エージェント用の権限も、人の管理者権限と同じ範囲にしないほうが扱いやすいです。作業対象を限定し、秘密情報へ触れず、公開や削除の直前に人が承認する流れを作ります。誤った変更が入っても、ブランチを戻し、監査できる状態を保ってください。
最初から全リポジトリを接続しない
試験用の一つで、閲覧、PR、レビュー、保護、権限削除まで確かめます。管理者アカウントを日常作業へ使わず、普段の権限で困る場所を先に見つけましょう。
VercelとCIの連携
Originの公式連携には、Vercel、Depot、Buildkiteが案内されています。Vercelはデプロイ、DepotとBuildkiteはビルドやCIへつなぐ選択肢です。ただし、選んだリポジトリ方式によって利用できる連携が違います。
Cursor Originの公式連携ガイドでは、DepotとBuildkiteのOrigin連携はOriginホストのリポジトリ向けに案内されています。GitHubミラー中は、既存のGitHub側CIをそのまま保つ考え方です。ミラーを作った直後にGitHub Actionsを止める必要はありません。
デプロイ連携は、テスト用環境から始めます。PRごとのプレビューが作られるか、失敗結果がどこへ表示されるか、マージ前に必須チェックとして扱えるかを確認してください。本番の環境変数や秘密情報を移す前に、ダミー値で接続経路を試します。
独自の自動化にはOrigin APIとOrigin Appsを使えます。認証ではEd25519で署名したJWTから短命のインストールトークンを取得します。秘密鍵をソースコード、ブラウザ、ログへ置かず、サーバー側の秘密情報管理で扱ってください。権限スコープと対象リポジトリも必要最小限にします。

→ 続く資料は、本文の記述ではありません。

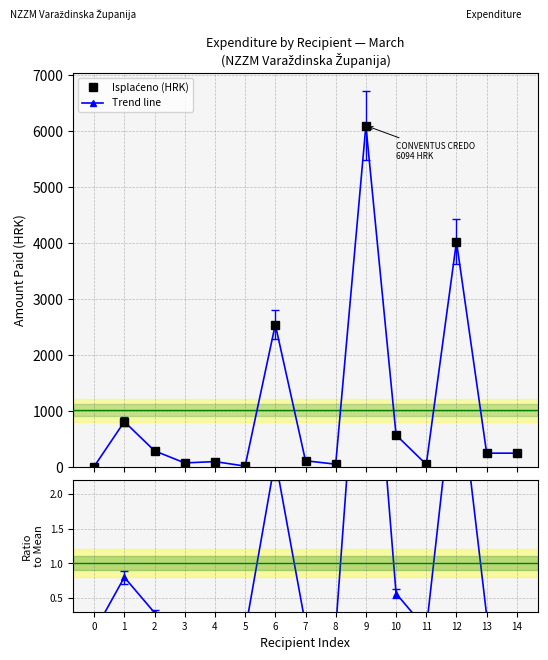

Reading right to left, extract all data points from this chart.

Isplaćeno (HRK): 248.8	248.9	4023.1	48.0	572.5	6094.0	52.0	113.6	2543.6	18.0	98.6	74.6	290.6	811.3	10.8
Trend line: 248.8	248.9	4023.1	48.0	572.5	6094.0	52.0	113.6	2543.6	18.0	98.6	74.6	290.6	811.3	10.8
Ratio to Mean: 0.2	0.2	4.0	0.0	0.6	6.0	0.1	0.1	2.5	0.0	0.1	0.1	0.3	0.8	0.0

APIは早期ベータであり、変更される可能性があります。実装前にCursor Origin APIの公式文書を読み、トークン期限、必要スコープ、Webhook、ミラーの制約を確認しましょう。失敗時の再試行には上限を設け、同じ書き込みが重複しない仕組みも用意します。
- GitHubミラーは既存CIを止めずに試す
- Originネイティブは試験環境から接続する
- 秘密鍵とトークンをログへ残さない
- 権限スコープと対象リポジトリを絞る
- 本番デプロイ前に人の承認を入れる
- 障害時に接続を止める手順を用意する
連携テストでは、成功だけでなく失敗も起こします。テストを一つ落としたPRがマージを止めるか、期限切れトークンで処理が安全に止まるか、連携を解除したあとに書き込みが続かないかを確かめます。正常時より、異常時の動きが運用の安心を左右します。

よくある質問(FAQ)
Q1. Cursor Originは無料プランで使えますか?
A. 2026年8月20日の確認時点では、早期ベータは有料プラン向けに案内されています。契約名や提供条件は変わる可能性があるため、ログイン中のプランとOrigin画面の表示を確認してください。
Q2. ミラーするとGitHubリポジトリは消えますか?
A. 消えません。ミラー中はGitHubが正本で、Origin側に同期されたコードを閲覧し、PRやエージェント機能を使えます。まず試験用リポジトリで同期範囲と権限を確かめましょう。
Q3. ミラーを切り離すとどうなりますか?
A. Origin側のコピーが独立し、Originが正本になります。OriginからGitHubへのプッシュは止まり、二つの履歴が別々に進みます。元GitHubは残りますが、簡単な一時停止として実行しないでください。
Q4. GitHub Actionsはそのまま使えますか?
A. GitHubミラー中は、GitHubを正本として既存のGitHub側CIを続ける運用が基本です。Originネイティブへ移る場合は、Vercel、Depot、Buildkiteなどを含め、別のCIとデプロイ経路を先に試してください。
Q5. 新規作成とGitHubミラーはどちらがおすすめですか?
A. 新しい小規模企画ならOriginネイティブも候補です。既存のGitHub運用、CI、外部アプリがあるなら、まずミラーで試すほうが戻り道を残せます。実際の一周を試してから正本変更を判断しましょう。
まとめ Cursor Originの使い方
Cursor Originの使い方で最も大切なのは、機能を触る前にコードの正本を決めることです。新規リポジトリはOriginネイティブで始められます。既存GitHubがある場合は、GitHubを正本にしたミラーから試せます。
まとめポイント
- 早期ベータは有料プラン向け
- 既存GitHubはミラーから試す
- PRは差分とテストを人が確認する
- 切り離しはOriginへの正本変更
- 権限と保護ルールを先に試験する
- CIはリポジトリ方式に合わせて選ぶ
まずは試験用リポジトリ一つで、接続、PR、コメント、CI、権限削除まで一周してください。そこでチームの手順に合うと分かれば対象を少しずつ増やせます。切り離しや本番デプロイは、その一周が終わってから判断するのが安心ですよ。